Viele dieser Ansätze sind tatsächlich gut gemeint und möchten versuchen, die Welt ein bisschen besser zu machen. Global betrachtet, könnte man das aber auch als eine Art neuen Design-Kolonialismus verstehen: Aus einer vornehmlich westlichen, weißen Mittelklasse-Welt heraus wird kritisches Design als ein allheilendes Versprechen in die Welt getragen. Zeigt sich in diesen Bestrebungen also eigentlich die alte Sinnfrage einer Disziplin, die mit ihrer kapitalistischen Wiege hadert, aber für weite Teile der Weltgesellschaft eben doch unzugänglich bleibt — ja sie gar marginalisiert?

Was meint dieser Begriff des Kolonialen? Und was meint er bezogen auf Design? Das fragt u.a. die multinationale Designforschungsgruppe »Decolonizing Design«, die gleich zu ihrem Einstand heftige Ablehnung erfuhr, als sie aus einer Designtagung mit der Begründung von Irrelevanz ausgeschlossen werden sollte.
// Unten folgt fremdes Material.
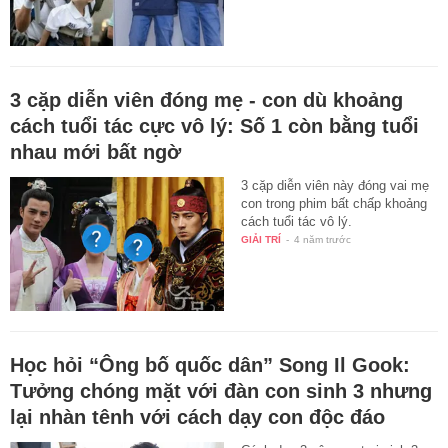
3 cặp diễn viên đóng mẹ - con dù khoảng
cách tuổi tác cực vô lý: Số 1 còn bằng tuổi
nhau mới bất ngờ
3 cặp diễn viên này đóng vai mẹ
con trong phim bất chấp khoảng
cách tuổi tác vô lý.
GIẢI TRÍ
-
4 năm trước
Học hỏi “Ông bố quốc dân” Song Il Gook:
Tưởng chóng mặt với đàn con sinh 3 nhưng
lại nhàn tênh với cách dạy con độc đáo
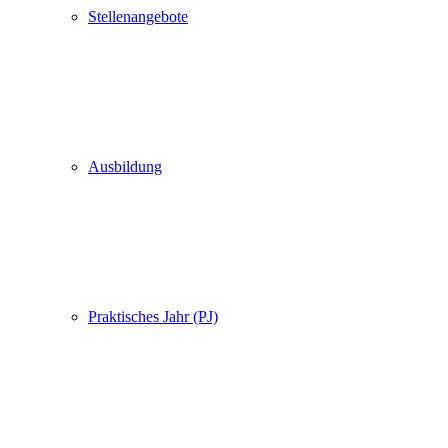
Stellenangebote
Ausbildung
Praktisches Jahr (PJ)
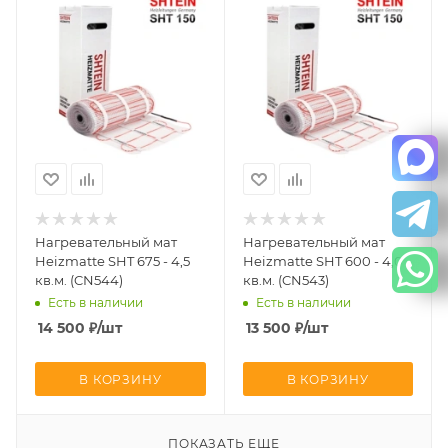
Нагревательный мат
Нагревательный мат
Heizmatte SHT 675 - 4,5
Heizmatte SHT 600 - 4,0
кв.м. (CN544)
кв.м. (CN543)
Есть в наличии
Есть в наличии
14 500
₽
/шт
13 500
₽
/шт
В КОРЗИНУ
В КОРЗИНУ
ПОКАЗАТЬ ЕЩЕ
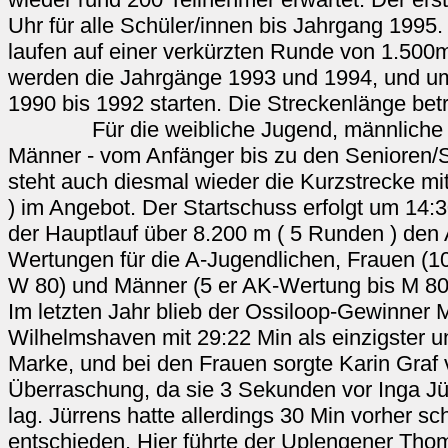
Uhr für alle Schüler/innen bis Jahrgang 1995.
laufen auf einer verkürzten Runde von 1.50
werden die Jahrgänge 1993 und 1994, und u
1990 bis 1992 starten. Die Streckenlänge bet
Für die weibliche Jugend, männliche J
Männer - vom Anfänger bis zu den Senioren/S
steht auch diesmal wieder die Kurzstrecke m
) im Angebot. Der Startschuss erfolgt um 14:
der Hauptlauf über 8.200 m ( 5 Runden ) den 
Wertungen für die A-Jugendlichen, Frauen (10
W 80) und Männer (5 er AK-Wertung bis M 80
Im letzten Jahr blieb der Ossiloop-Gewinner 
Wilhelmshaven mit 29:22 Min als einzigster u
Marke, und bei den Frauen sorgte Karin Graf
Überraschung, da sie 3 Sekunden vor Inga J
lag. Jürrens hatte allerdings 30 Min vorher sc
entschieden. Hier führte der Uplengener Thom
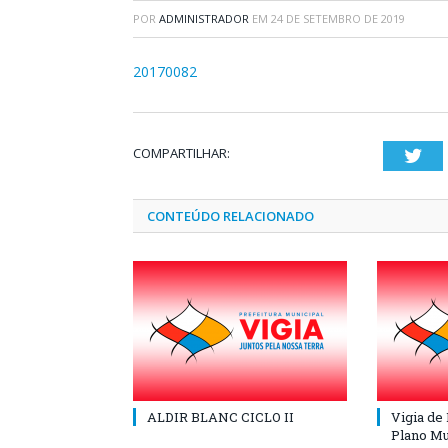
POR
ADMINISTRADOR
EM
24 DE SETEMBRO DE 2019
20170082
COMPARTILHAR:
Twi
CONTEÚDO RELACIONADO
ALDIR BLANC CICLO II
Vigia de
Plano Mu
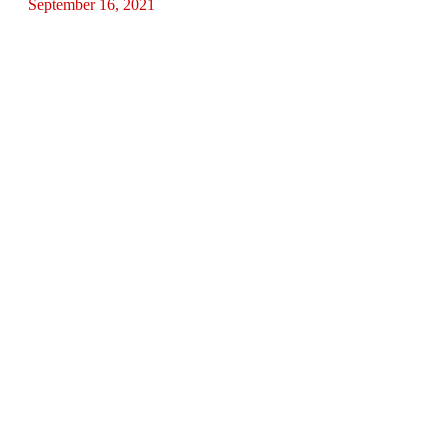
September 16, 2021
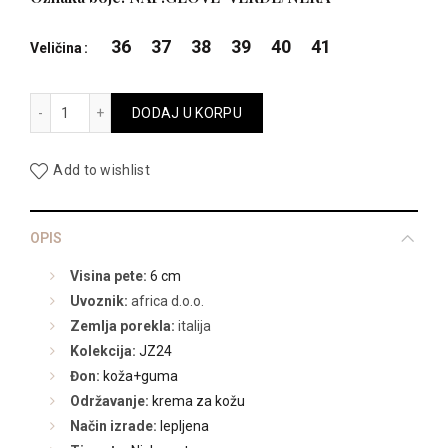
je
je:
36
37
38
39
40
41
Veličina
bila:
13.990,00
A5619 količina
DODAJ U KORPU
16.990,00 RSD.
Add to wishlist
OPIS
Visina pete:
6 cm
Uvoznik:
africa d.o.o.
Zemlja porekla:
italija
Kolekcija:
JZ24
Đon:
koža+guma
Održavanje:
krema za kožu
Način izrade:
lepljena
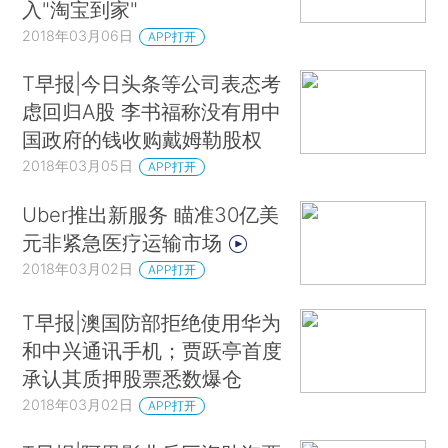
入"淘宝到家"
2018年03月06日
APP打开
T早报|今日头条等公司表态考
虑回归A股 李书福称没有用中
国政府的钱收购戴姆勒股权
2018年03月05日
APP打开
Uber推出新服务 瞄准30亿美
元非紧急医疗运输市场
2018年03月02日
APP打开
T早报|澳国防部拒绝使用华为
和中兴通讯手机；贾跃亭首度
承认其质押股票悉数爆仓
2018年03月02日
APP打开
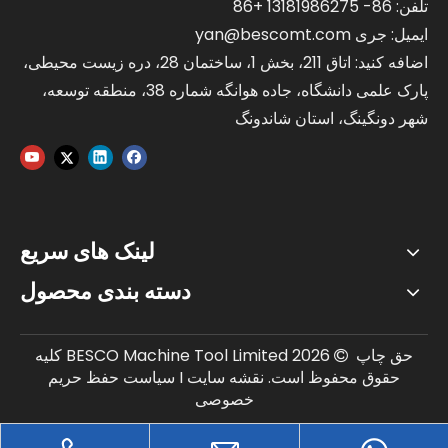
تلفن: 86- 13181986275 +86
ایمیل:
جری yan@bescomt.com
اضافه کنید: اتاق 211، بخش 1، ساختمان 28، دره زیست محیطی،
پارک علمی دانشگاه، جاده هوانگه شماره 38، منطقه توسعه،
شهر دونگینگ، استان شاندونگ
لینک های سریع
دسته بندی محصول
حق چاپ
2026
BESCO Machine Tool Limited کلیه

حقوق محفوظ است.
نقشه سایت
I
سیاست حفظ حریم
خصوصی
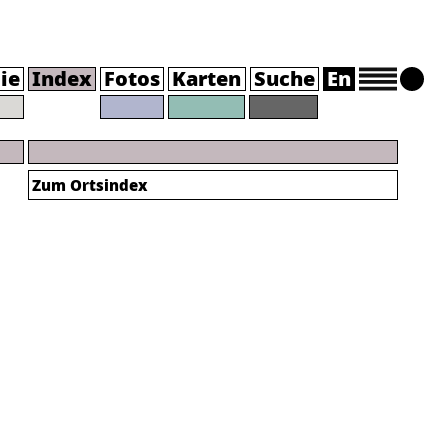
ie
Index
Fotos
Karten
Suche
En
Zum Ortsindex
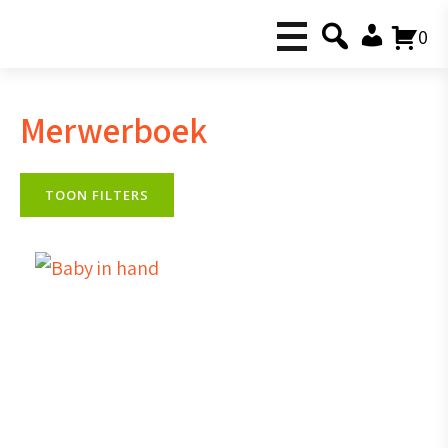
0
Merwerboek
TOON FILTERS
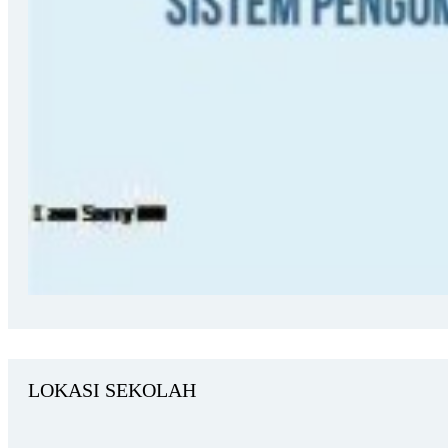
LOKASI SEKOLAH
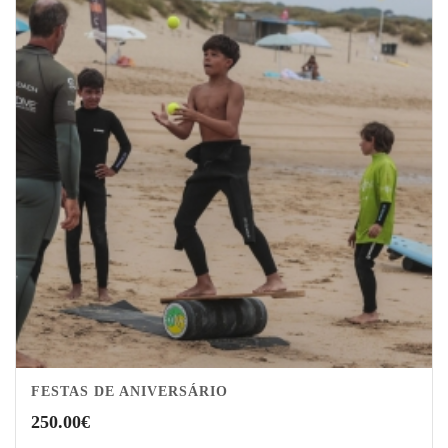
FESTAS DE ANIVERSÁRIO
250.00
€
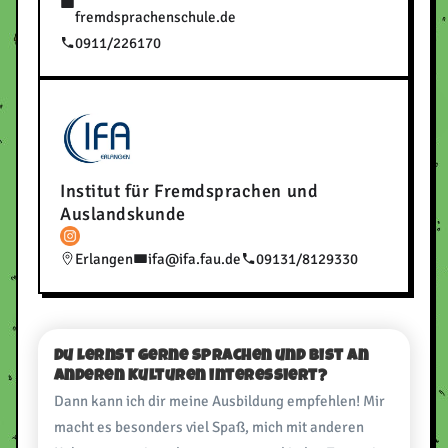
fremdsprachenschule.de
0911/226170
Institut für Fremdsprachen und
Auslandskunde
Erlangen
ifa@ifa.fau.de
09131/8129330
Du lernst gerne Sprachen und bist an
anderen Kulturen interessiert?
Dann kann ich dir meine Ausbildung empfehlen! Mir
macht es besonders viel Spaß, mich mit anderen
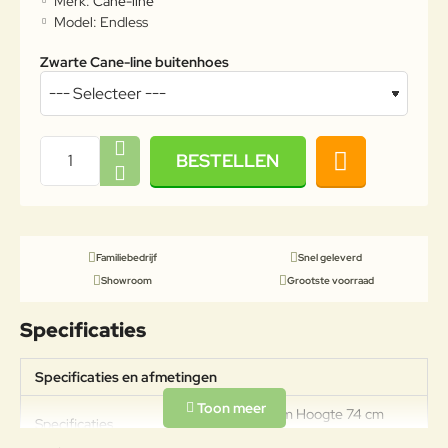
Merk:
Cane-line
Model:
Endless
Zwarte Cane-line buitenhoes
BESTELLEN
Familiebedrijf
Snel geleverd
Showroom
Grootste voorraad
Specificaties
Specificaties en afmetingen
Breedte 130 cm Hoogte 74 cm
Specificaties
Diepte 130 cm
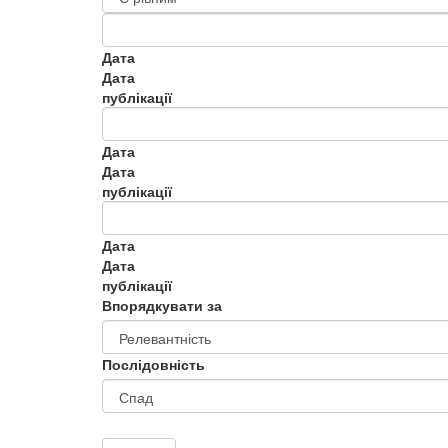
Дата
Дата
публікації
Дата
Дата
публікації
Дата
Дата
публікації
Впорядкувати за
Послідовність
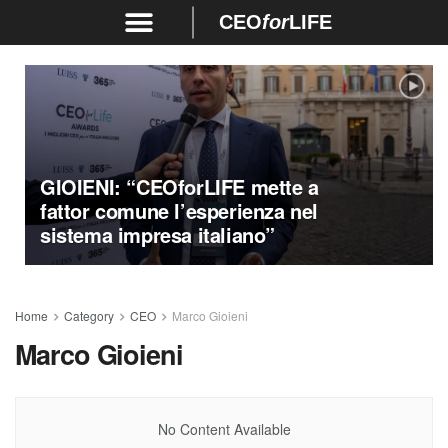
CEO
for
LIFE
GIOIENI:
“CEOforLIFE mette a
fattor comune l’esperienza nel
sistema impresa italiano”
Home
Category
CEO
Marco Gioieni
Marco Gioieni
No Content Available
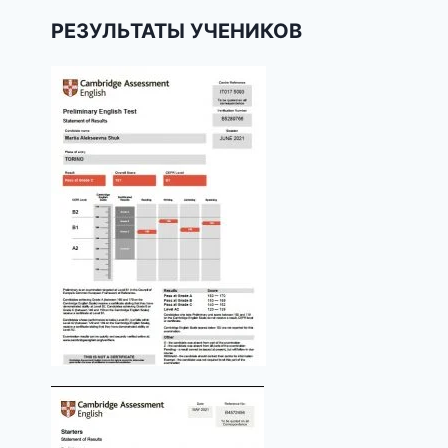
РЕЗУЛЬТАТЫ УЧЕНИКОВ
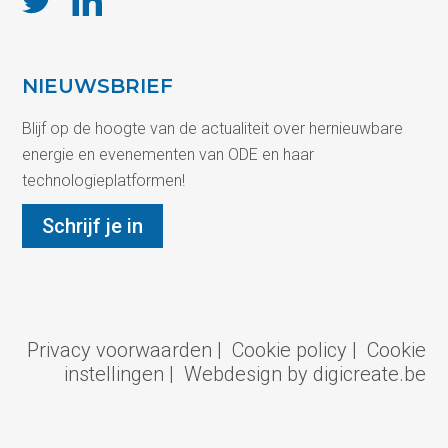
NIEUWSBRIEF
Blijf op de hoogte van de actualiteit over hernieuwbare
energie en evenementen van ODE en haar
technologieplatformen!
Schrijf je in
Privacy voorwaarden
|
Cookie policy
|
Cookie
instellingen
|
Webdesign by digicreate.be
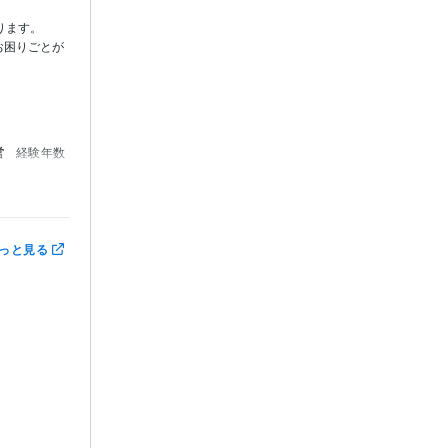
ます。

お困りごとが
営
経験年数
っと見る
:5年
:15年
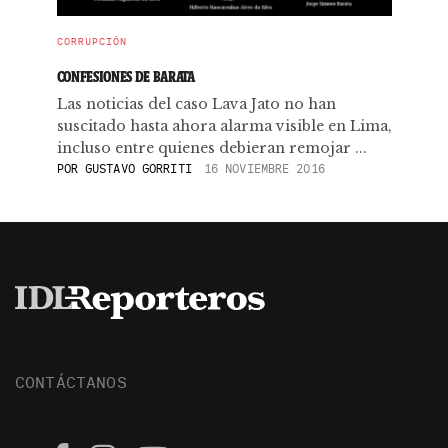
CORRUPCIÓN
CONFESIONES DE BARATA
Las noticias del caso Lava Jato no han
suscitado hasta ahora alarma visible en Lima,
incluso entre quienes debieran remojar ...
POR
GUSTAVO GORRITI
16 NOVIEMBRE 2016
CONTÁCTANOS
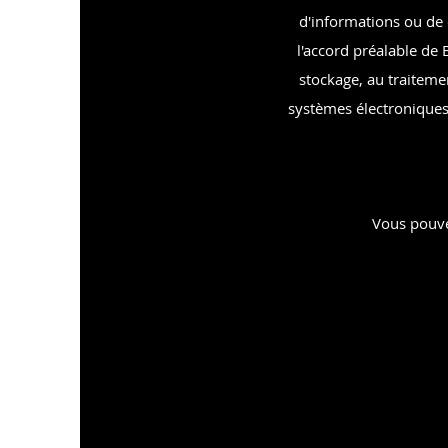
d'informations ou de d
l'accord préalable de 
stockage, au traiteme
systèmes électroniques.
Vous pouvez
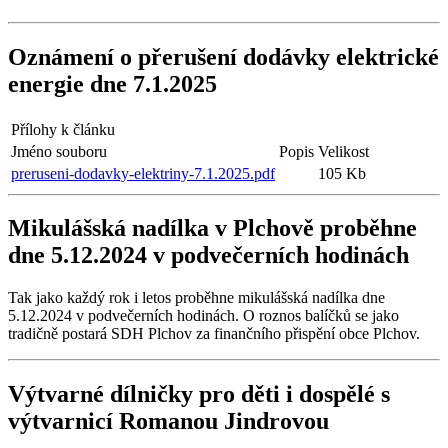
Oznámení o přerušení dodávky elektrické
energie dne 7.1.2025
Přílohy k článku
Jméno souboru
Popis
Velikost
preruseni-dodavky-elektriny-7.1.2025.pdf
105 Kb
Mikulášská nadílka v Plchově proběhne
dne 5.12.2024 v podvečerních hodinách
Tak jako každý rok i letos proběhne mikulášská nadílka dne
5.12.2024 v podvečerních hodinách. O roznos balíčků se jako
tradičně postará SDH Plchov za finančního přispění obce Plchov.
Výtvarné dílničky pro děti i dospělé s
výtvarnicí Romanou Jindrovou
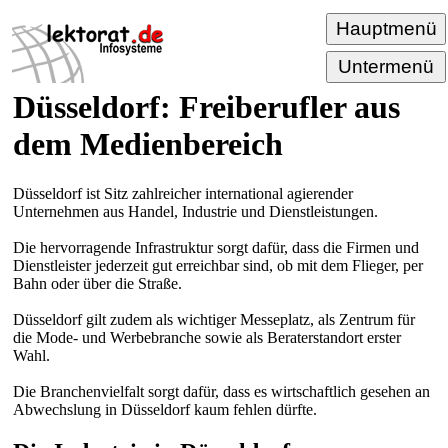
Hauptmenü
Untermenü
Düsseldorf: Freiberufler aus
dem Medienbereich
Düsseldorf ist Sitz zahlreicher international agierender
Unternehmen aus Handel, Industrie und Dienstleistungen.
Die hervorragende Infrastruktur sorgt dafür, dass die Firmen und
Dienstleister jederzeit gut erreichbar sind, ob mit dem Flieger, per
Bahn oder über die Straße.
Düsseldorf gilt zudem als wichtiger Messeplatz, als Zentrum für
die Mode- und Werbebranche sowie als Beraterstandort erster
Wahl.
Die Branchenvielfalt sorgt dafür, dass es wirtschaftlich gesehen an
Abwechslung in Düsseldorf kaum fehlen dürfte.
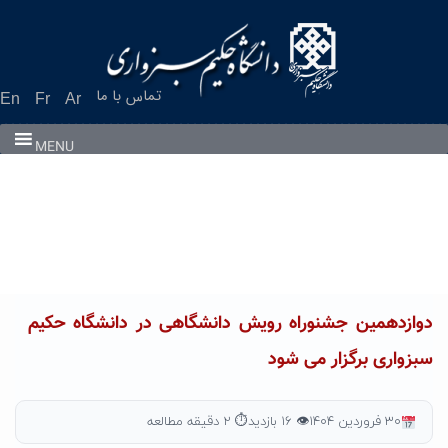
Ski
t
conten
تماس با ما
En
Fr
Ar
MENU
دوازدهمین جشنوراه رویش دانشگاهی در دانشگاه حکیم
سبزواری برگزار می شود
۳۰ فروردین ۱۴۰۴
👁 ۱۶ بازدید
⏱ ۲ دقیقه مطالعه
Vielleicht aber auch gerade weil ihr Ziel darin besteht, ein »informed understanding of the complexities, challenges, and political implications of designed things« zu erreichen. Oder wie Francisco Laranjo es fordert: Decolonizing Design als das Aufbrechen einer Nordatlantischen Achse zu verstehen, die die Designdisziplin und den internationalen Designdiskurs maßgeblich kontrolliert und monopolisiert.

Der heutige Dinnertime Talk wird diesen Fragen nachgehen, mit zwei Vertreter_innen der Decolonizing Design-Gruppe, Pedro Oliveira und Luiza Prado (Brasilien, www.decolonisingdesign.com), die zugleich als A Parede zusammenarbeiten (a-pare.de), sowie Francisco Laranjo (Porto/London, modesofcriticism.org), Design Researcher und Initiator der internationalen Publikationsreihe »Modes of Criticism«. Diskussionsgrundlage ist das Decolonizing Design Editorial, sowie das Statement zu Modes of Criticism.

Dr. Francisco Laranjo arbeitet als Grafik Designer, Autor und Designforscher in Porto (PT) und London (UK). Auf seiner Plattform »@modesofcriticism« beschäftigt er sich mit der Theorie und Praxis gestalterischer Kritik innerhalb der Designdisziplin. Er schreibt u.a. für den Design Observer, Eye Magazine, Creative Review, Grafik, und lehrt international als Gastdozent, etwa am Sandberg Institute (NL), dem Royal College of Art und Central Saint Martins (UK) oder der Hochschule der Künste Bern (CH). Außerdem war er als Gastredner kürzlich an der CalArts (US), an der Angewandten Wien (AT) oder der Universität Lissabon (PT) zu hören. Francisco promovierte an der University of the Arts London und hält einen MA in Visueller Kommunikation vom Royal College of Art. Er ist Co-Direktor des Shared Institute, einem Forschungszentrum für Design und radikale Pädagogik.

Pedro Oliveira und Luiza Prado haben soeben ihre Doktorarbeiten im Bereich der Designforschung an der Universität der Künste Berlin eingereicht. A Parede verstehen sie als Spielplatz für ihre Forschungen, für Texte über Designmethodologie, Design- und Lehrprojekte und andere Unterrichtsaktivitäten. Grundlage ist ihr Verständnis von Design als Methode für politisches Alphabetentum, die Befragung der Verantwortlichkeit von Praktiken als Wege, koloniale Strukturen zu sichern und fortzuschreiben, aber auch die Befragung von Gender- und Soundstrukturen. Ihr Ziel ist der Gebrauch, die Zweckentfremdung und der Missbrauch von Designwerkzeugen, um Gegenhegemonien sowie anti- und dekoloniale Zukunftsentwürfe zu entwickeln.
Luiza Prado studierte Grafikdesign an der Pontifícia Universidade Católica (Rio de Janeiro, Brazil), Pedro Oliveira hingegen an der Universidade Estadual Paulista (Bauru, Brazil). Beide schlossen einen Master in Digital Media an der Hochschule für Künste Bremen an.

Der Dinnertime Talk ist ein Format von und mit Prof. Dr. Klaus Birk und Prof. Dr. Holger Lund.